La journée de solidarité en cas de changement d’employeur ou d’arrivée en cours d’année
Faut-il effectuer la journée de solidarité plusieurs fois ?
Non. Si tu changes d’employeur en cours d’année, tu n’as pas à effectuer la journée de solidarité deux fois. Des dispositions légales existent pour éviter cette situation. Si tu as déjà accompli cette journée chez un précédent employeur dans la même année, ton nouvel employeur ne peut pas t’imposer de la refaire. Il suffit généralement d’en informer ton nouveau service RH avec un justificatif.
Situation des CDD, intérimaires et saisonniers
Les salariés en CDD, les intérimaires et les saisonniers sont soumis aux mêmes règles que les autres.
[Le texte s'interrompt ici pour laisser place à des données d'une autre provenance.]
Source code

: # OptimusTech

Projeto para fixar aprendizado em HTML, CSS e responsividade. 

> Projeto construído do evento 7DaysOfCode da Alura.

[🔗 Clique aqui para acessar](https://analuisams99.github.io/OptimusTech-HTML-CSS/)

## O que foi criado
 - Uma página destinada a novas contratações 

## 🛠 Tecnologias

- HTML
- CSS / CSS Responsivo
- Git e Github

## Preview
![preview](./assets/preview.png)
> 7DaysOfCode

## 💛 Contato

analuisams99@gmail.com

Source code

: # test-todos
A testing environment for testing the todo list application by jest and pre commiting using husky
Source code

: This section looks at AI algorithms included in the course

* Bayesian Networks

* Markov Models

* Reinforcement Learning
Si leur contrat de travail est en cours au moment où la journée de solidarité est fixée dans l’entreprise, ils doivent la réaliser. La durée est calculée au prorata du temps de présence si leur contrat est d’une durée inférieure à l’année entière, selon les modalités retenues dans leur secteur.
La journée de solidarité et les absences (maladie, congés payés)
Journée de solidarité et arrêt maladie
Si tu es en arrêt maladie le jour fixé pour la journée de solidarité, ton employeur ne peut pas t’imposer de rattraper ces heures à une date ultérieure. L’arrêt maladie est une situation indépendante de ta volonté. Aucune sanction ni récupération ne peut t’être imposée pour ce motif. La journée de solidarité est considérée comme non accomplie pour cette année, sans conséquence sur ta rémunération habituelle.
Journée de solidarité et congés payés : compatibilité
Tu peux poser un congé payé le jour fixé pour la journée de solidarité, à condition d’obtenir l’accord de ton employeur. Dans ce cas, tu bénéficies de ton maintien de salaire habituel et tu n’effectues pas de travail supplémentaire. Cela te « coûte » un jour de congé, mais c’est souvent jugé préférable par les salariés souhaitant profiter d’un long week-end. L’employeur reste libre d’accepter ou non cette demande.
Questions fréquentes sur la journée de solidarité
Puis-je refuser d’accomplir la journée de solidarité ?
Non, tu ne peux pas refuser d’accomplir la journée de solidarité dès lors qu’elle a été régulièrement fixée par un accord ou par décision de ton employeur. Un refus peut exposer le salarié à des sanctions disciplinaires, voire à une retenue sur salaire. Si la journée est fixée un jour férié obligatoire, le refus est encore moins toléré. Seule une absence justifiée (maladie, congé autorisé) permet de ne pas y participer sans risque.
La journée de solidarité s’applique-t-elle en télétravail ?
Oui, le télétravail ne dispense pas du respect de la journée de solidarité. Si ta journée de solidarité est fixée à une date où tu télétravillais normalement, tu dois tout de même accomplir les heures prévues. La modalité de travail — présentiel ou distanciel — ne change pas l’obligation. L’organisation reste à la discrétion de l’employeur, qui peut prévoir un maintien en télétravail ce jour-là.
Que se passe-t-il si l’employeur offre la journée ?
Certains employeurs choisissent de « offrir » la journée de solidarité à leurs salariés, c’est-à-dire de maintenir ce jour chômé sans demander de contrepartie en heures travaillées. Dans ce cas, l’employeur reste néanmoins redevable de la contribution solidarité autonomie (CSA) de 0,30 % de la masse salariale, qu’il doit verser à la CNSA. Le salarié, lui, est payé normalement et ne travaille pas ce jour-là.